Models were identified using the observed rainfall series for individual gauges drawn from a set of 23 gauges and the catchment outflow. The model was then inverted using the regularisation method. In order to compare the inferred and observed rainfall sequences and determine the time resolution of the inferred sequence, aggregation by sub-sampling at increasing sampling intervals was performed. Nash-Sutcliffe Efficiency (Rt2) was calculated at each interval, and the time interval with the closest fit to the observed (aggregated) rainfall (highest Rt2) was taken to be the time resolution of the inferred rainfall.  The Rt2 of the aggregated sequence was compared with the Rt2 of the fitted indicating that, despite the loss of time-resolution, the results are closely comparable. For all gauges, the aggregation period (estimate of time resolution) of the inferred rainfall sequence is less than the value of the model’s fast time constant, implying that the catchment dynamics are being captured. Flow was generated using the inferred rainfall sequence from each individual gauge.

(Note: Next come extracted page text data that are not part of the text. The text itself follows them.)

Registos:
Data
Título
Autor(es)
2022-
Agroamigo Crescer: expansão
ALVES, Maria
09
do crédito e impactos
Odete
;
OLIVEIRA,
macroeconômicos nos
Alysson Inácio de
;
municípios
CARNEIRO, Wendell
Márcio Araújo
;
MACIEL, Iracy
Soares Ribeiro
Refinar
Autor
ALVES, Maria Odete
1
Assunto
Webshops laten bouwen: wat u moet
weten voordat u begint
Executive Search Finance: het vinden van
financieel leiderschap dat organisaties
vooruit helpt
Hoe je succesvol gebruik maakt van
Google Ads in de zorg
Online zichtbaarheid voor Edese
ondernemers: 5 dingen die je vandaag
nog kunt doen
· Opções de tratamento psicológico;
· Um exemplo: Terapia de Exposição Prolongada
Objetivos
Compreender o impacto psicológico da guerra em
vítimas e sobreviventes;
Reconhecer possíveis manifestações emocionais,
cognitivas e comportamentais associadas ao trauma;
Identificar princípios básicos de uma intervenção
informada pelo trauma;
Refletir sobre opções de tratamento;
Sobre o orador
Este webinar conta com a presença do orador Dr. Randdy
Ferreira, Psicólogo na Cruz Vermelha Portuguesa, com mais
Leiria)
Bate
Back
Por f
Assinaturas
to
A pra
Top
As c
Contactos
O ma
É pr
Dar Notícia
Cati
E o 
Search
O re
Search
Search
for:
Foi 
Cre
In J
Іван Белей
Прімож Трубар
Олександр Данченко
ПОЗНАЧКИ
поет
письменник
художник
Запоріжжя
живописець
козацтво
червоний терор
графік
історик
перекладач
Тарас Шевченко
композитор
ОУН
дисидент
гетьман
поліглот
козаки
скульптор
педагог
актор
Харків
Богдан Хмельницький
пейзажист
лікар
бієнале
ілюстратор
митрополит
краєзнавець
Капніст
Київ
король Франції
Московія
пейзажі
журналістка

The resulting flow sequences were found to more closely match the observed flow (typically Rt2 = 0.996) than flows generated from models fitted to individual gauges (Rt2 = 0.804 to 0.831) or flow generated from a model fitted using the catchment average rainfall calculated from 23 gauges using the Thiessen Polygon method (Rt2 = 0.852).

REFERENCES

Ann Kretzschmar, Wlodek Tych, Nick Chappell, Keith Beven What really happens at the end of the rainbow? – paying the price for reducing uncertainty (using reverse hydrology models) 12th International Conference on Hydroinformatics, HIC 2016. Procedia Engineering (in press)

Kretzschmar, A., Tych, W., Chappell, N.A. and Beven, K.J., 2015. Reversing hydrology: quantifying the temporal aggregation effect of catchment rainfall estimation using sub-hourly data. Hydrology Research, p.nh2015076.